(Stored records)
+===+

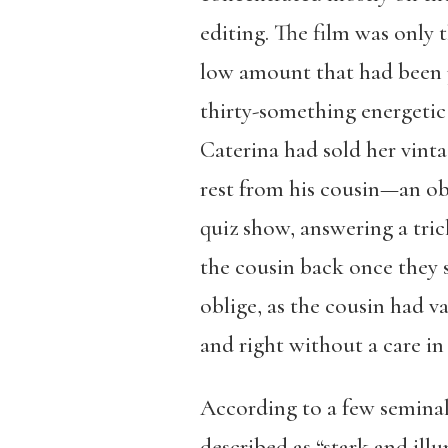
editing. The film was only t
low amount that had been p
thirty-something energetic
Caterina had sold her vint
rest from his cousin—an ob
quiz show, answering a tric
the cousin back once they s
oblige, as the cousin had 
and right without a care in
According to a few seminal
described as “stark and ill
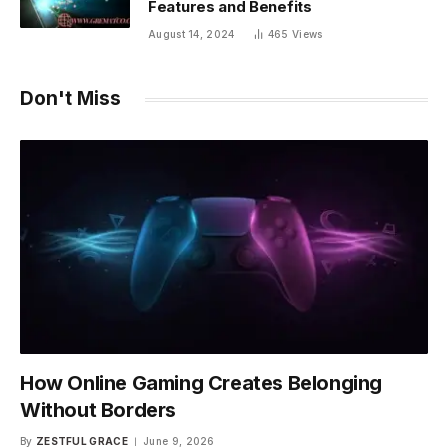
Features and Benefits
August 14, 2024
465
Views
Don't Miss
How Online Gaming Creates Belonging
Without Borders
By
ZESTFUL GRACE
June 9, 2026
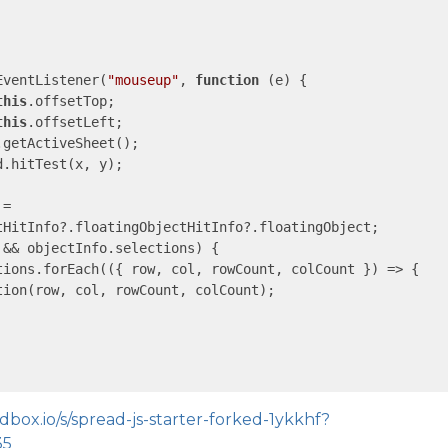
EventListener(
"mouseup"
, 
function
 (
e
) 
{

this
.offsetTop;

this
.offsetLeft;

getActiveSheet();

.hitTest(x, y);

=

tHitInfo?.floatingObjectHitInfo?.floatingObject;

&& objectInfo.selections) {

tions.forEach(
(
{ row, col, rowCount, colCount }
) =>
 {

ion(row, col, rowCount, colCount);

dbox.io/s/spread-js-starter-forked-1ykkhf?
35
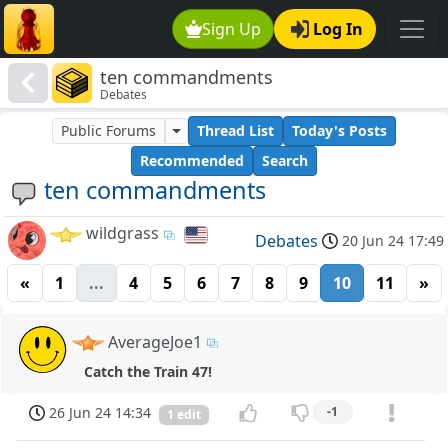
Sign Up
Log In
ten commandments
Debates
Public Forums
Thread List
Today's Posts
Recommended
Search
ten commandments
wildgrass
Debates
20 Jun 24 17:49
«
1
...
4
5
6
7
8
9
10
11
»
AverageJoe1
Catch the Train 47!
26 Jun 24 14:34
-1
1 edit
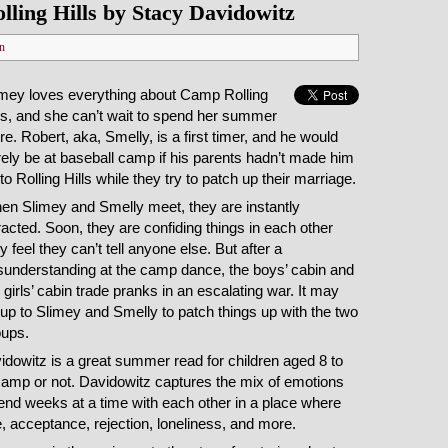
ling Hills by Stacy Davidowitz
n
imey loves everything about Camp Rolling
ls, and she can’t wait to spend her summer
re. Robert, aka, Smelly, is a first timer, and he would
ely be at baseball camp if his parents hadn’t made him
to Rolling Hills while they try to patch up their marriage.
en Slimey and Smelly meet, they are instantly
racted. Soon, they are confiding things in each other
y feel they can’t tell anyone else. But after a
sunderstanding at the camp dance, the boys’ cabin and
 girls’ cabin trade pranks in an escalating war. It may
up to Slimey and Smelly to patch things up with the two
oups.
dowitz is a great summer read for children aged 8 to
amp or not. Davidowitz captures the mix of emotions
pend weeks at a time with each other in a place where
 acceptance, rejection, loneliness, and more.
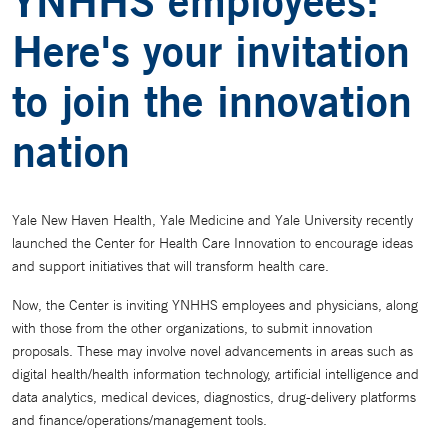
YNHHS employees:
Here's your invitation
to join the innovation
nation
Yale New Haven Health, Yale Medicine and Yale University recently
launched the Center for Health Care Innovation to encourage ideas
and support initiatives that will transform health care.
Now, the Center is inviting YNHHS employees and physicians, along
with those from the other organizations, to submit innovation
proposals. These may involve novel advancements in areas such as
digital health/health information technology, artificial intelligence and
data analytics, medical devices, diagnostics, drug-delivery platforms
and finance/operations/management tools.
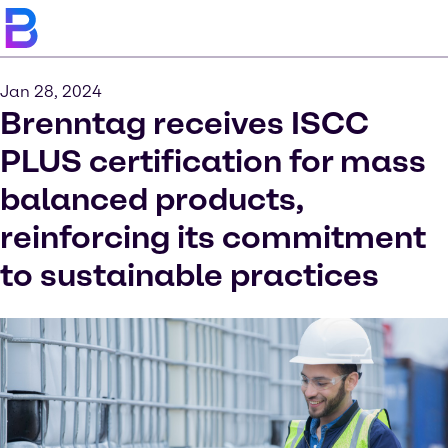
Jan 28, 2024
Brenntag receives ISCC
PLUS certification for mass
balanced products,
reinforcing its commitment
to sustainable practices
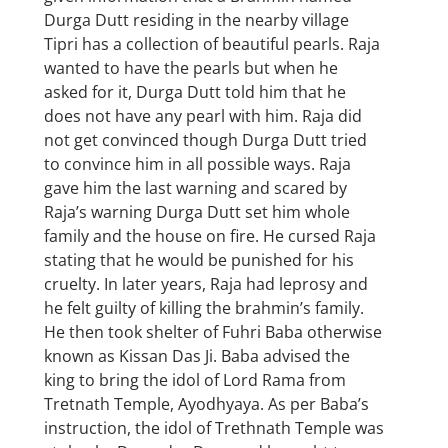
Durga Dutt residing in the nearby village
Tipri has a collection of beautiful pearls. Raja
wanted to have the pearls but when he
asked for it, Durga Dutt told him that he
does not have any pearl with him. Raja did
not get convinced though Durga Dutt tried
to convince him in all possible ways. Raja
gave him the last warning and scared by
Raja’s warning Durga Dutt set him whole
family and the house on fire. He cursed Raja
stating that he would be punished for his
cruelty. In later years, Raja had leprosy and
he felt guilty of killing the brahmin’s family.
He then took shelter of Fuhri Baba otherwise
known as Kissan Das Ji. Baba advised the
king to bring the idol of Lord Rama from
Tretnath Temple, Ayodhyaya. As per Baba’s
instruction, the idol of Trethnath Temple was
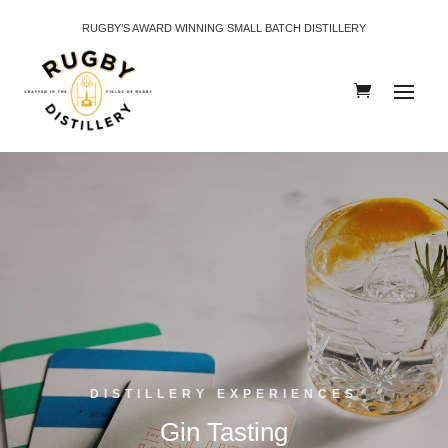
RUGBY’S AWARD WINNING SMALL BATCH DISTILLERY
DISTILLERY EXPERIENCES
Gin Tasting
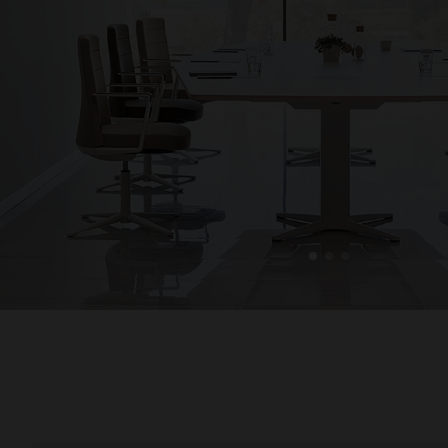
1
2
3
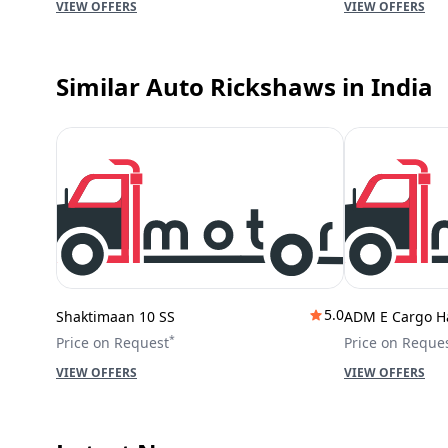
VIEW OFFERS
VIEW OFFERS
Similar Auto Rickshaws
in India
5.0
Shaktimaan 10 SS
ADM E Cargo H
*
Price on Request
Price on Reque
VIEW OFFERS
VIEW OFFERS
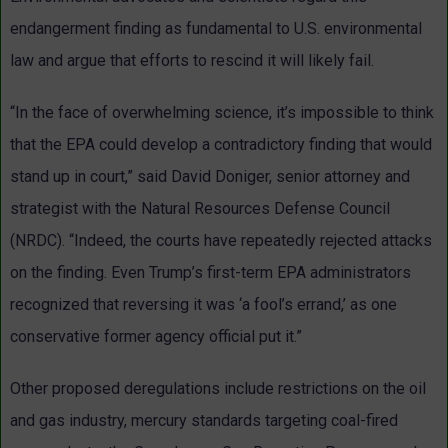
endangerment finding as fundamental to U.S. environmental
law and argue that efforts to rescind it will likely fail.
“In the face of overwhelming science, it’s impossible to think
that the EPA could develop a contradictory finding that would
stand up in court,” said David Doniger, senior attorney and
strategist with the Natural Resources Defense Council
(NRDC). “Indeed, the courts have repeatedly rejected attacks
on the finding. Even Trump’s first-term EPA administrators
recognized that reversing it was ‘a fool’s errand,’ as one
conservative former agency official put it.”
Other proposed deregulations include restrictions on the oil
and gas industry, mercury standards targeting coal-fired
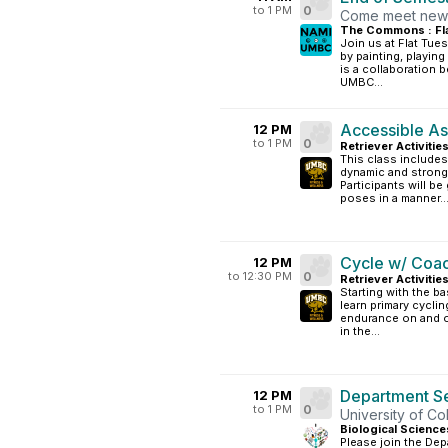
to 1 PM
0
Come meet new p
The Commons : Fl
Join us at Flat Tue
by painting, playin
is a collaboration
UMBC...
Accessible As
12 PM
to 1 PM
0
Retriever Activitie
This class includes
dynamic and strong 
Participants will be
poses in a manner..
Cycle w/ Coa
12 PM
to 12:30 PM
0
Retriever Activitie
Starting with the ba
learn primary cyclin
endurance on and of
in the...
Department Se
12 PM
to 1 PM
0
University of C
Biological Science
Please join the Dep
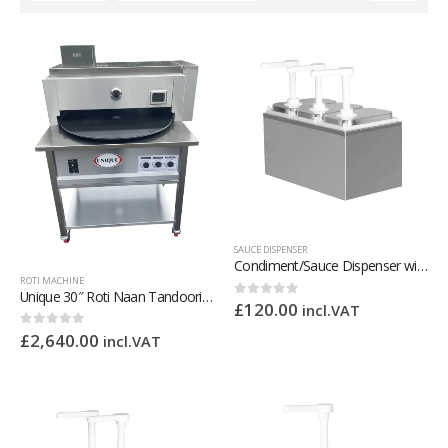
SAUCE DISPENSER
Condiment/Sauce Dispenser with Plastic Pump 3 x 2 Litre
ROTI MACHINE
Unique 30″ Roti Naan Tandoori Oven
£
120.00
0
out of 5
incl.VAT
£
2,640.00
0
out of 5
incl.VAT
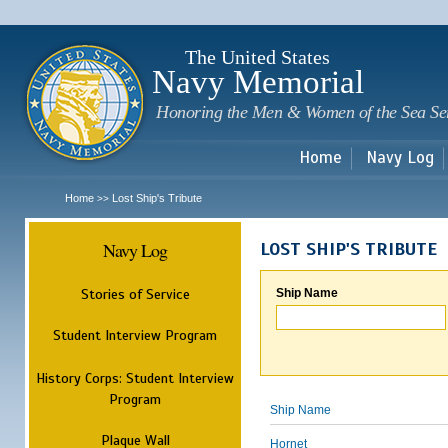
Sk
m
c
The United States
Navy Memorial
Honoring the Men & Women of the Sea Se
Home
Navy Log
Home
Lost Ship's Tribute
>>
Navy Log
LOST SHIP'S TRIBUTE
Stories of Service
Ship Name
Student Interview Program
History Corps: Student Interview
Program
Ship Name
Plaque Wall
Hornet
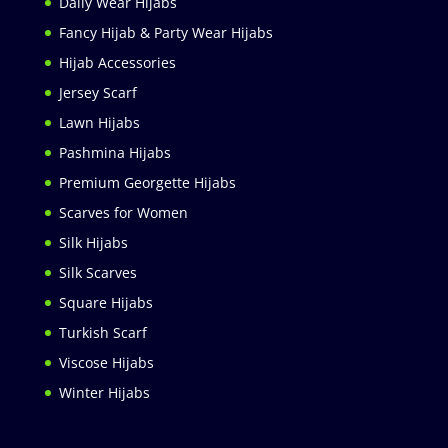
Daily Wear Hijabs
Fancy Hijab & Party Wear Hijabs
Hijab Accessories
Jersey Scarf
Lawn Hijabs
Pashmina Hijabs
Premium Georgette Hijabs
Scarves for Women
Silk Hijabs
Silk Scarves
Square Hijabs
Turkish Scarf
Viscose Hijabs
Winter Hijabs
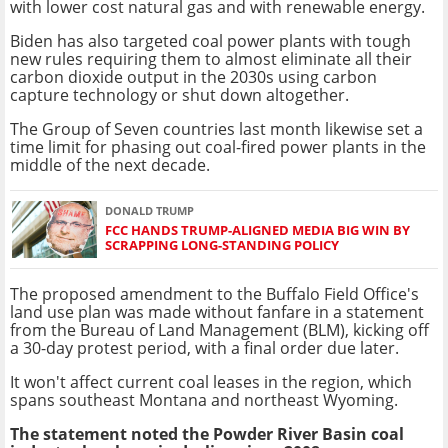
with lower cost natural gas and with renewable energy.
Biden has also targeted coal power plants with tough
new rules requiring them to almost eliminate all their
carbon dioxide output in the 2030s using carbon
capture technology or shut down altogether.
The Group of Seven countries last month likewise set a
time limit for phasing out coal-fired power plants in the
middle of the next decade.
DONALD TRUMP
FCC HANDS TRUMP-ALIGNED MEDIA BIG WIN BY
SCRAPPING LONG-STANDING POLICY
The proposed amendment to the Buffalo Field Office's
land use plan was made without fanfare in a statement
from the Bureau of Land Management (BLM), kicking off
a 30-day protest period, with a final order due later.
It won't affect current coal leases in the region, which
spans southeast Montana and northeast Wyoming.
The statement noted the Powder River Basin coal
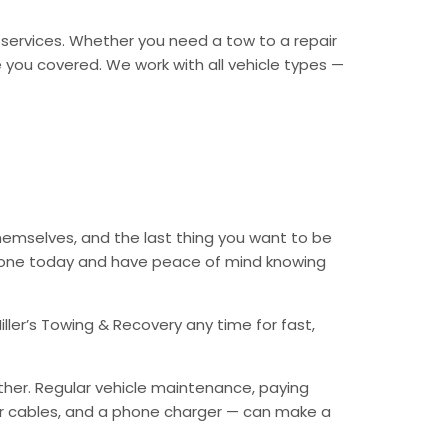
y services. Whether you need a tow to a repair
ave you covered. We work with all vehicle types —
themselves, and the last thing you want to be
 phone today and have peace of mind knowing
ller’s Towing & Recovery any time for fast,
ther. Regular vehicle maintenance, paying
mper cables, and a phone charger — can make a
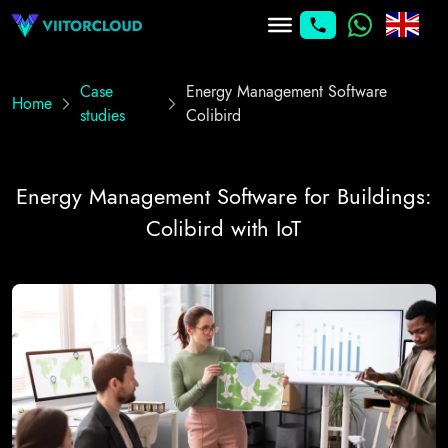
Case
Energy Management Software
Home
studies
Colibird
Energy Management Software for Buildings:
Colibird with IoT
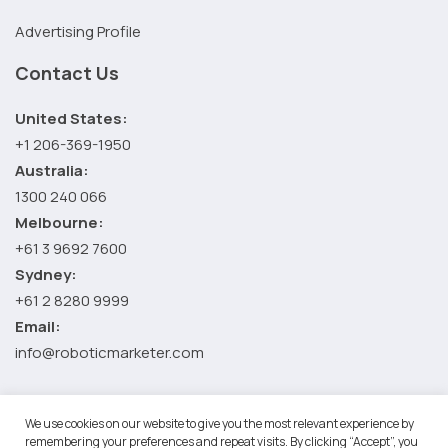
Advertising Profile
Contact Us
United States:
+1 206-369-1950
Australia:
1300 240 066
Melbourne:
+61 3 9692 7600
Sydney:
+61 2 8280 9999
Email:
info@roboticmarketer.com
We use cookies on our website to give you the most relevant experience by
©2026 Robotic Marketer LLC. All Rights Reserved.
Terms and
remembering your preferences and repeat visits. By clicking “Accept”, you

+===+

EXERCISE OBJECTIVE — Lines in the data that include the word "first" should all be copied.

SOLUTION TO THIS PROBLEM —
re. Robert, aka, Smelly, is a first timer, and he would
on the finding. Even Trump’s first-term EPA administrators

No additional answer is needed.